Já ensinou os segredos a alguns jovens, mas ninguém quer seguir aquela actividade em vias de extinção

António Bernardo da Fonseca aprendeu a arte de forjar aos 12 anos, hoje já com 64 anos é o último campaínheiro de Maçainhas. Um ofício ancestral em vias de extinção. Já ensinou a alguns jovens aquela arte que do “velho faz novo”, mas ninguém quer seguir aquela actividade: «é moroso, trabalhoso e não dá dinheiro», diz resignado o artesão.

Na sua velha oficina, tudo está como antigamente, o tempo não passa por ali. O cheiro da areia vinda da ria de Aveiro, que pelo uso parece terra negra, invade a pequena cave da sua casa, onde já trabalhou horas a fio. «Agora só faço objectos decorativos, casualmente, para os amigos», atira António Bernardo da Fonseca, já com a farda de trabalho vestida, «não faço nada para mim», acrescenta. Quisera o destino que aprendesse esta arte secular, pois «não era qualquer um que sabia este ofício naquele tempo», conta com orgulho. A tradição em redor desta arte mandava que passasse de geração em geração, do pai para o filho mais novo da família, «para evitar que o mais velho competisse com o pai», recorda o artesão.
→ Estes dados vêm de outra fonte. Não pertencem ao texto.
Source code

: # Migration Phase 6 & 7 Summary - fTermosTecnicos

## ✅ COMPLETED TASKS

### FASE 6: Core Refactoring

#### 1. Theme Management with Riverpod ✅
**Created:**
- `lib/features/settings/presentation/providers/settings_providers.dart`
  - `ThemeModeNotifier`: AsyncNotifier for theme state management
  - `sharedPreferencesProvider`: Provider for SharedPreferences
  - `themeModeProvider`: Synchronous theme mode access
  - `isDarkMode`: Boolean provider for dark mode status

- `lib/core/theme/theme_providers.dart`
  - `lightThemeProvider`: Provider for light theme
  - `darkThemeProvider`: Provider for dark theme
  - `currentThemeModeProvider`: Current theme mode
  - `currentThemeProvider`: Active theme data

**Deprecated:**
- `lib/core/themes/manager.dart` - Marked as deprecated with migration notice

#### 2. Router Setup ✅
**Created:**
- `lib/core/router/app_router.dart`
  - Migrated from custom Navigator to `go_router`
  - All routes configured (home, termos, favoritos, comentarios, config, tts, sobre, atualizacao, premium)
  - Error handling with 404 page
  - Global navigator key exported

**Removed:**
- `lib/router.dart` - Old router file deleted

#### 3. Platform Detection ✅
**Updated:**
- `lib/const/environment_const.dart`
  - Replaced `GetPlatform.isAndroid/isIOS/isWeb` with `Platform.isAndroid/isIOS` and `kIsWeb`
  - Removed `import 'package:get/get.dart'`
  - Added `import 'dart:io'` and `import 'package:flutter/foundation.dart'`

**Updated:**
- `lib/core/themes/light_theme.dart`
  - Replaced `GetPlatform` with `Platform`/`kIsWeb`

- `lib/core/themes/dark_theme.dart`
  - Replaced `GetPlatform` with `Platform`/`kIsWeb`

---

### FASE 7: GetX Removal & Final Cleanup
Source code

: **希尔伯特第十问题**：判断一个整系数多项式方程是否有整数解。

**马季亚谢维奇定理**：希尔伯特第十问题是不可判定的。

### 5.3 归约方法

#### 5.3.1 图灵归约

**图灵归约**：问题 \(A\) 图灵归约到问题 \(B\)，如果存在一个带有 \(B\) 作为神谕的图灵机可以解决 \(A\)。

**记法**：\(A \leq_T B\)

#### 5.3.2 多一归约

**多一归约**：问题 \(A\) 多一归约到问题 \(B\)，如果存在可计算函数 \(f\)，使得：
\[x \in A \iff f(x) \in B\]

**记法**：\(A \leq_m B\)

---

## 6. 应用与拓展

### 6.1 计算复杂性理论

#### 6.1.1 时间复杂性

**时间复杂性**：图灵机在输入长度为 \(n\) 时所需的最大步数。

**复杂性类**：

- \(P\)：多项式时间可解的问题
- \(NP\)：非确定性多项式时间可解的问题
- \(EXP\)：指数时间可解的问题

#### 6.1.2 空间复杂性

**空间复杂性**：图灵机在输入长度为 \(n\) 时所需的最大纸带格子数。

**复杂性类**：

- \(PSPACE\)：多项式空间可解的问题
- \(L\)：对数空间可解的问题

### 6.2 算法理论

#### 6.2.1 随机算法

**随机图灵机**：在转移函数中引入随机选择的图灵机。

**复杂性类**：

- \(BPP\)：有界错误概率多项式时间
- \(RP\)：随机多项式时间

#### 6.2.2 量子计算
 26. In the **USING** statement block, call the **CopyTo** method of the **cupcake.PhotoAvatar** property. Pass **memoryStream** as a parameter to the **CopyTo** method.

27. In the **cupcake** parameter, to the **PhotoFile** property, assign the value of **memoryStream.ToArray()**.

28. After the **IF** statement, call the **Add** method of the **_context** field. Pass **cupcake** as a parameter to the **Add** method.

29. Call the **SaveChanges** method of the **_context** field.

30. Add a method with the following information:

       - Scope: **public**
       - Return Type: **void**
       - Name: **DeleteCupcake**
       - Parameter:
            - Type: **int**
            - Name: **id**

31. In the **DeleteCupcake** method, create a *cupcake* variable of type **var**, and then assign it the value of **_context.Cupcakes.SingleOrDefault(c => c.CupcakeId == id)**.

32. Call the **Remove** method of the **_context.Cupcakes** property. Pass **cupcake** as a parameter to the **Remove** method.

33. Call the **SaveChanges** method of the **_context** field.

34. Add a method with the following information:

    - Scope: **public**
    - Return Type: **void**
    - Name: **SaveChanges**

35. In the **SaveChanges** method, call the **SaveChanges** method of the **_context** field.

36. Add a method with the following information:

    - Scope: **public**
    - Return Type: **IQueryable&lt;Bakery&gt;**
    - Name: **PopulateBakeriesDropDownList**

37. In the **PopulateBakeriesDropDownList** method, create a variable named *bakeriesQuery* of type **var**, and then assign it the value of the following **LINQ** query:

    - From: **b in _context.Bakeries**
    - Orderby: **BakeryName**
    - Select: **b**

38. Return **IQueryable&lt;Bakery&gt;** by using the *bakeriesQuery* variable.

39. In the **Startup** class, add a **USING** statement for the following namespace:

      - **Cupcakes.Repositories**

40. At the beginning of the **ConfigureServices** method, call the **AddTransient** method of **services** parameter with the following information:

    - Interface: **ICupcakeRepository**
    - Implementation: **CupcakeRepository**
Já dizia o velho ditado “o segredo é a alma do negócio”. Como o seu pai era lavrador, aprendeu todos os segredos com o padrinho, Aníbal Morgado, de quem não guarda boas recordações. Mas António Bernardo não se entregou ao ofício com muita vontade, preferia estudar mas as posses da família não permitiram outro rumo. Durante doze anos trabalhou na oficina do padrinho «por uma bagatela e sem pagarem as horas extraordinárias», recorda com ironia e alguma amargura o artesão. À medida que as mãos se rendiam à dureza dos metais e as tarefas se tornavam numa rotina, António Morgado sonhava com outros prazeres, como «viajar», hoje faz isso sempre que pode, «ainda agora fiz um passeio pela Europa», salienta. Mas a sua vida não foi só campaínhas. Depois de uma quezília com o padrinho e patrão, deixou a oficina e arte de forjar para trás. Dedicou-se aos cabos eléctricos de uma fábrica local. Hoje está reformado e voltou à sua velha oficina.

Antigamente, havia três oficinas na aldeia e eram bons os proveitos dessa arte “do velho fazer novo” como se dizia, porque se aproveitam os desperdícios de sucata. Como não há rebanhos, também não há campaínhas, «às vezes é que me fazem alguns pedidos, mas é só com fim decorativo», lamenta-se. O tempo mudou tudo, menos a sua sabedoria e agilidade manual, os moldes de madeira, o forno na acanhada oficina ou as ferramentas meticulosamente arrumadas nas velhas estantes. Tudo começa na banca de madeira sobre a arca cheia de areia enegrecida, ali enche duas pequenas caixas de moldar, «uma é a fêmea e a outra o macho», explica com sábias palavras, coloca-se os moldes das campainhas e «faz-se o gito», ou seja, um buraco onde vai ser derramado o metal fundido. O forno deve estar no mínimo a 1500 e no máximo a 1800 graus centígrados, «para ficar no ponto», revela. Depois, em segundos o líquido é despejado do cadinho directamente no canal à superfície da terra macho e fecha-se ao formato do molde. Como que por magia nascem as campaínhas. Depois de vir do forno a elevada temperatura ainda faltam os acabamentos. Nessa altura, António Bernardo senta-se num banco de madeira, e coloca entre os joelhos um velho tronco de madeira com orifícios à medida das campaínhas, «para limar as rebarbas», exemplifica o artesão. Depois do badalo, só falta mesmo o toque final, é quando o artesão ajusta o som até lhe parecer afinado aos ouvidos.

«Ele adora aquilo! Só trabalha, só trabalha», queixa-se a mãe, com 90 rijos anos. Para além das campainhas gosta de experimentar fazer outros objectos decorativos. A sua casa está recheada de peças de bronze e estanho que fez para os seus familiares e outras réplicas que fez para os amigos, desde objectos religiosos, a emblemas desportivos, deusas da história de arte, jarros de estanho, entre outras. Tudo começou quando o pároco da sua terra o desafiou a fazer uma Via-Sacra, há já alguns anos. «Como sobrou muito material, após a obra feita, tentei fazer coisas novas, pois estava farto de fazer campaínhas», confessa.